Testo da esaminare>
============

Che dire della pratica di inserire dell’esplosivo in migliaia di dispositivi wireless per poi farli esplodere simultaneamente senza che si possa prevedere con certezza chi verrà ucciso o ferito o accecato? E quante, tra le potenziali vittime, avevano colpe tali da “meritare” − senza neppure un processo sommario − la morte o l’accecamento? E se li meritavano per il solo fatto di essere implicati in Hezbollah, ne consegue che nella medesima logica per i palestinesi qualsiasi soldato o funzionario israeliano potrà essere considerato allo stesso modo?

Secondo molti, anche la vicenda dei cercapersone e dei walkie talkie tramutati in armi si configura come un atto di terrorismo, e forse addirittura di terrorismo della peggiore specie. Ovvero quello che colpisce non un bersaglio individuato e circoscritto, ma una moltitudine talora imprevedibile, senza potere (e volere) operare nessuna distinzione tra i presunti grandi-colpevoli, i poco colpevoli e i totalmente innocenti, bambini inclusi.

============

[Dati raccolti]
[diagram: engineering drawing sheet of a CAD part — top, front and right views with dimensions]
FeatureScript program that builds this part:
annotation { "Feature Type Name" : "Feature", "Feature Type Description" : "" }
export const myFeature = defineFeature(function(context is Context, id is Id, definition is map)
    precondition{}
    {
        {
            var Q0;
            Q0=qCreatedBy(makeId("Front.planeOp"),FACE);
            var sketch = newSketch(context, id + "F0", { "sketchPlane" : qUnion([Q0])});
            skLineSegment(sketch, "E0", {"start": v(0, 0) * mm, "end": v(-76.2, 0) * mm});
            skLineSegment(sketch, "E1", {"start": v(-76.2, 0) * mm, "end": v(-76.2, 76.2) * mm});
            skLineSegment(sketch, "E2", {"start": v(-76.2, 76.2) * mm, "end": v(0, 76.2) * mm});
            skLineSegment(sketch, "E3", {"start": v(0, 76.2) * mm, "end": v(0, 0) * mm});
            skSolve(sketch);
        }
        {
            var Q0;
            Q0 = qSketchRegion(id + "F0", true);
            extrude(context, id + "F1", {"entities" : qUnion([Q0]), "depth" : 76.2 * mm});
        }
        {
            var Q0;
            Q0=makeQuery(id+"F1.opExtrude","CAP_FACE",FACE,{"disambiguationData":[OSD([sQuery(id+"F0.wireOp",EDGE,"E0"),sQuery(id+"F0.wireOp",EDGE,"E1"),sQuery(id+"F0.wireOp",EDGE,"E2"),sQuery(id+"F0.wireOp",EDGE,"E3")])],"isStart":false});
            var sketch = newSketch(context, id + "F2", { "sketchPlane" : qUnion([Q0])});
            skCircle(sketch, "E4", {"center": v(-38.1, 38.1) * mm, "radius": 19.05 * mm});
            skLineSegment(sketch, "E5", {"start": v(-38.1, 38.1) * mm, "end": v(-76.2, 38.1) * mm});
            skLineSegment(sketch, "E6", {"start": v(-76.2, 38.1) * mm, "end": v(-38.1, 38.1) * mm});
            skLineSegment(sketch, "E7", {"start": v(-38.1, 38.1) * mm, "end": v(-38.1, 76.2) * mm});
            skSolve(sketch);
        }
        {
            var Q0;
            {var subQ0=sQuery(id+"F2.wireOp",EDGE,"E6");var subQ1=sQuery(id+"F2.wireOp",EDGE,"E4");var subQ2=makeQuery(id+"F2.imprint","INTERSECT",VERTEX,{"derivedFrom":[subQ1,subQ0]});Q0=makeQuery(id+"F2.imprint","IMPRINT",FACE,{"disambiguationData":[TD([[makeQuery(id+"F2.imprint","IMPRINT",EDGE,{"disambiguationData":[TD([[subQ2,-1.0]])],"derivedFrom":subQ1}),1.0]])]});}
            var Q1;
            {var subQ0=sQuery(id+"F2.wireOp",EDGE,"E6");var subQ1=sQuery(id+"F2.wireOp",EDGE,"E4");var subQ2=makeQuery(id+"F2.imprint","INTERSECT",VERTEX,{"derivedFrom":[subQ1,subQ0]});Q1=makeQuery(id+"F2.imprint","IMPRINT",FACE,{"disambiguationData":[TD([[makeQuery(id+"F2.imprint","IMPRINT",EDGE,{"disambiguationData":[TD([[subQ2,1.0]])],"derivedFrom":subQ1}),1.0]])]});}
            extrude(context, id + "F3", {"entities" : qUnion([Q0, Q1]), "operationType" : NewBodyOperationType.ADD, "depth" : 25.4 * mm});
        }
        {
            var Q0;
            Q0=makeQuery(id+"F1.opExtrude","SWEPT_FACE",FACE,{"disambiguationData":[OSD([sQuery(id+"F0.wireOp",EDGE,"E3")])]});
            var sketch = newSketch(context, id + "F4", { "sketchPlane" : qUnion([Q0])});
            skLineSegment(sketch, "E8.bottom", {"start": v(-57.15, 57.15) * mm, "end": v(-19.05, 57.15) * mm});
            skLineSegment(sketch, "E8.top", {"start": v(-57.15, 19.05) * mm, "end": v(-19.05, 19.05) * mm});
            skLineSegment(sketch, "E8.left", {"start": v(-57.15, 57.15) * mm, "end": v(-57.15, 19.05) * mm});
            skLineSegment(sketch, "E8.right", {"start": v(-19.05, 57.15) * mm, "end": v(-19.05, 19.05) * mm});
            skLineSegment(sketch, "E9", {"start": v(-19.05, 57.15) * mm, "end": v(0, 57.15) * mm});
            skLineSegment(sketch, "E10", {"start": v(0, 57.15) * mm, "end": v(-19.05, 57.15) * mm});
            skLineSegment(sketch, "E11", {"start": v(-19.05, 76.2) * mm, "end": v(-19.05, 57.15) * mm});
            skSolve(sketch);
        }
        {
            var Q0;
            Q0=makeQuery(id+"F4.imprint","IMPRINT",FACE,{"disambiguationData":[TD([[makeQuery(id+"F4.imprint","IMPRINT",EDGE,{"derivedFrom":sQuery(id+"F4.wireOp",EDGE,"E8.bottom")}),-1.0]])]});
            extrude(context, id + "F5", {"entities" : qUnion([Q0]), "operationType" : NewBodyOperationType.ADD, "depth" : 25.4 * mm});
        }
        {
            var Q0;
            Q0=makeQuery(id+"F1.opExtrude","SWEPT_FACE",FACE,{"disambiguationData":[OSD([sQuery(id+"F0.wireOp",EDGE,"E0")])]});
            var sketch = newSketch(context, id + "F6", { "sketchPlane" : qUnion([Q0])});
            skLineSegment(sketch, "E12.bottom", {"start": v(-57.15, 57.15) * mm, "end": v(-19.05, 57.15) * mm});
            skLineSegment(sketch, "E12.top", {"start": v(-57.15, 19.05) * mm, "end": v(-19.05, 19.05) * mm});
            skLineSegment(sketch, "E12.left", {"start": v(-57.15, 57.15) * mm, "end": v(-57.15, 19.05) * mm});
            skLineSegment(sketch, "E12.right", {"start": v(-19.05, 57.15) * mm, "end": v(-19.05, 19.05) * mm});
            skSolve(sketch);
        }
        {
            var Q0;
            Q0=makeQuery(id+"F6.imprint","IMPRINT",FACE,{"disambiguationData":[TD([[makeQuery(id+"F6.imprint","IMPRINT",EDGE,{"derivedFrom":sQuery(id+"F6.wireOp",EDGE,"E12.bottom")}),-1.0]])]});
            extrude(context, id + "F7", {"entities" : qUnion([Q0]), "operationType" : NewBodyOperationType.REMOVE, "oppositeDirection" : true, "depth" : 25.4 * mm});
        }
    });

============

Compiti da svolgere>
A: Nel testo sui cercapersone esplosivi, quali sono i tre danni che possono subire le persone colpite dalle esplosioni?
B: Continua il testo sui cercapersone esplosivi partendo dopo la sua ultima frase.
Questi dati vengono da un'altra fonte.

Risposte>
A: Ucciso, ferito, accecato.

B:
Ancora una volta si dimostra che la logica della guerra ti rende sempre più simile al tuo nemico: nell’illusione di contrastarlo, diventi simile a lui. Quanto avvenuto in questi giorni sembrerebbe sancire (almeno sul terreno dei metodi) la progressiva equiparazione di Israele ad Hamas. Una metamorfosi resa già evidente dalle modalità del massacro senza fine di Gaza: basti pensare ai bombardamenti che hanno ripetutamente colpito le zone che le stesse autorità israeliane avevano indicato come sicure. O alle dichiarazioni dei ministri di Netanyahu che di fatto prospettano come unica soluzione la pulizia etnica. O agli omicidi “mirati” eseguiti anche a costo di uccidere – collateralmente – decine o centinaia di innocenti.

In margine, fa riflettere il commento entusiastico del noto columnist del «Jerusalem Post» Herb Keinon, apparso il 19 settembre sul quotidiano israeliano: «Israele si sta togliendo i guanti (…) Mostra capacità straordinarie e dimostra che esistono modi non convenzionali di combattere. La prossima guerra sarà combattuta in modo innovativo e creativo».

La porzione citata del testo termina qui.